— Activity —
The answer must consist only of the lines from the line with "33. de Raaij" to the line with "34. Zimet GD, Powell", both included, exactly as they stand below.

— Stored dataset items —
────────────────
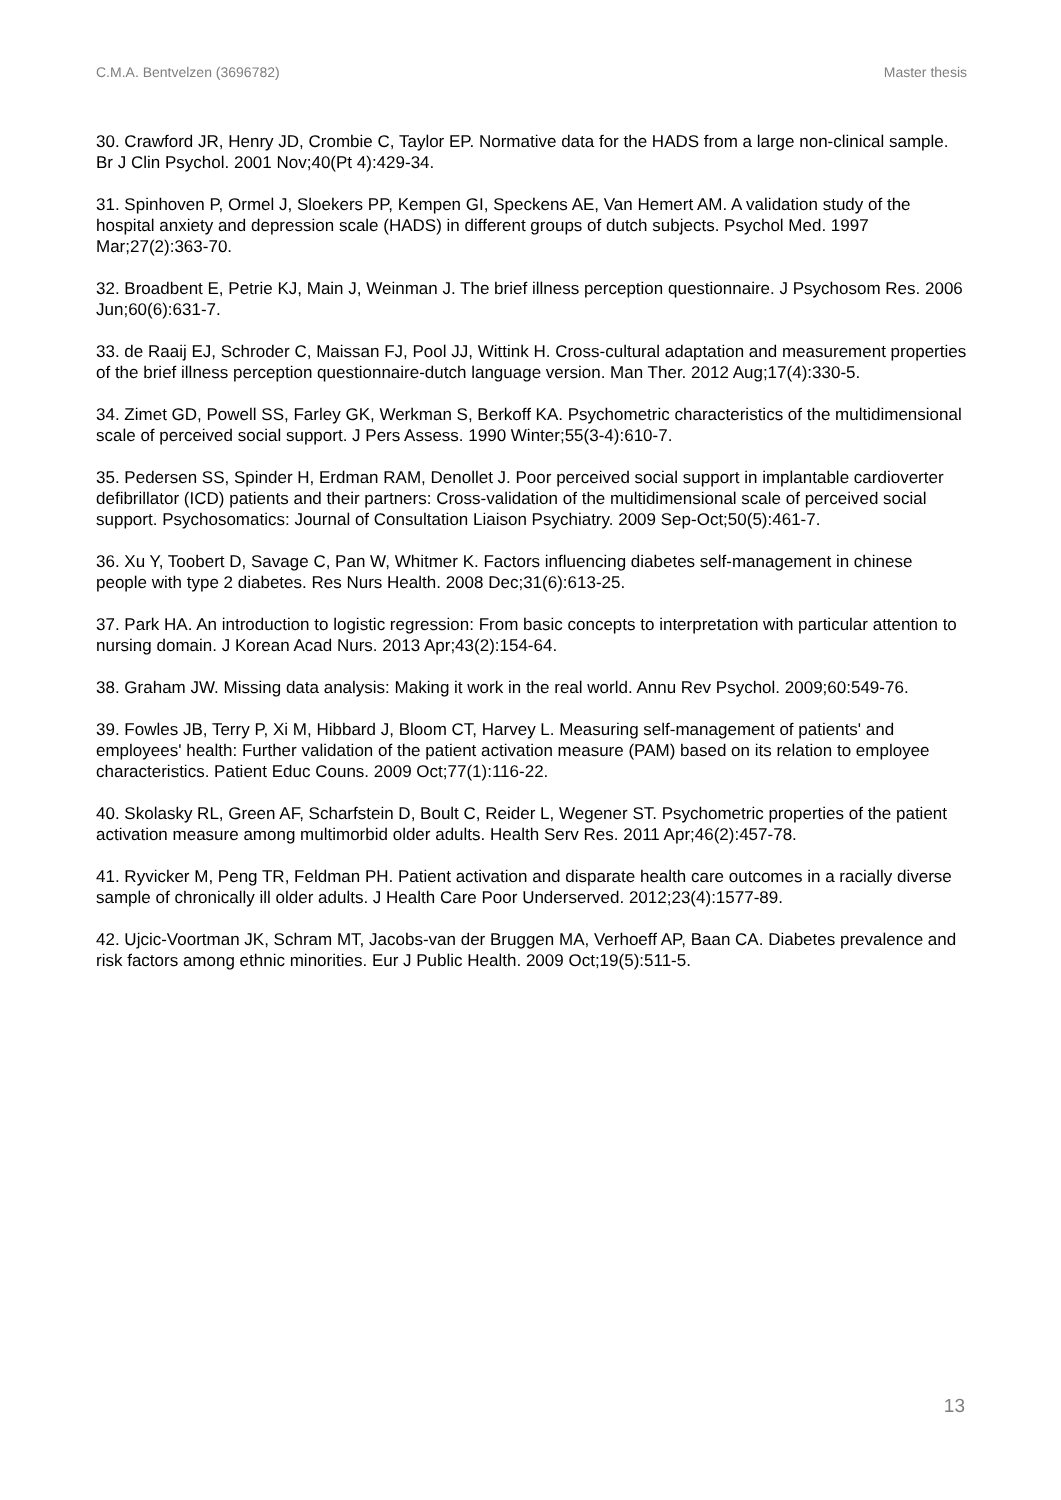C.M.A. Bentvelzen (3696782) Master thesis
30. Crawford JR, Henry JD, Crombie C, Taylor EP. Normative data for the HADS from a large non-clinical sample. Br J Clin Psychol. 2001 Nov;40(Pt 4):429-34.
31. Spinhoven P, Ormel J, Sloekers PP, Kempen GI, Speckens AE, Van Hemert AM. A validation study of the hospital anxiety and depression scale (HADS) in different groups of dutch subjects. Psychol Med. 1997 Mar;27(2):363-70.
32. Broadbent E, Petrie KJ, Main J, Weinman J. The brief illness perception questionnaire. J Psychosom Res. 2006 Jun;60(6):631-7.
33. de Raaij EJ, Schroder C, Maissan FJ, Pool JJ, Wittink H. Cross-cultural adaptation and measurement properties of the brief illness perception questionnaire-dutch language version. Man Ther. 2012 Aug;17(4):330-5.
34. Zimet GD, Powell SS, Farley GK, Werkman S, Berkoff KA. Psychometric characteristics of the multidimensional scale of perceived social support. J Pers Assess. 1990 Winter;55(3-4):610-7.
35. Pedersen SS, Spinder H, Erdman RAM, Denollet J. Poor perceived social support in implantable cardioverter defibrillator (ICD) patients and their partners: Cross-validation of the multidimensional scale of perceived social support. Psychosomatics: Journal of Consultation Liaison Psychiatry. 2009 Sep-Oct;50(5):461-7.
36. Xu Y, Toobert D, Savage C, Pan W, Whitmer K. Factors influencing diabetes self-management in chinese people with type 2 diabetes. Res Nurs Health. 2008 Dec;31(6):613-25.
37. Park HA. An introduction to logistic regression: From basic concepts to interpretation with particular attention to nursing domain. J Korean Acad Nurs. 2013 Apr;43(2):154-64.
38. Graham JW. Missing data analysis: Making it work in the real world. Annu Rev Psychol. 2009;60:549-76.
39. Fowles JB, Terry P, Xi M, Hibbard J, Bloom CT, Harvey L. Measuring self-management of patients' and employees' health: Further validation of the patient activation measure (PAM) based on its relation to employee characteristics. Patient Educ Couns. 2009 Oct;77(1):116-22.
40. Skolasky RL, Green AF, Scharfstein D, Boult C, Reider L, Wegener ST. Psychometric properties of the patient activation measure among multimorbid older adults. Health Serv Res. 2011 Apr;46(2):457-78.
41. Ryvicker M, Peng TR, Feldman PH. Patient activation and disparate health care outcomes in a racially diverse sample of chronically ill older adults. J Health Care Poor Underserved. 2012;23(4):1577-89.
42. Ujcic-Voortman JK, Schram MT, Jacobs-van der Bruggen MA, Verhoeff AP, Baan CA. Diabetes prevalence and risk factors among ethnic minorities. Eur J Public Health. 2009 Oct;19(5):511-5.
13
────────────────
— Task response —
33. de Raaij EJ, Schroder C, Maissan FJ, Pool JJ, Wittink H. Cross-cultural adaptation and measurement properties of the brief illness perception questionnaire-dutch language version. Man Ther. 2012 Aug;17(4):330-5.
34. Zimet GD, Powell SS, Farley GK, Werkman S, Berkoff KA. Psychometric characteristics of the multidimensional scale of perceived social support. J Pers Assess. 1990 Winter;55(3-4):610-7.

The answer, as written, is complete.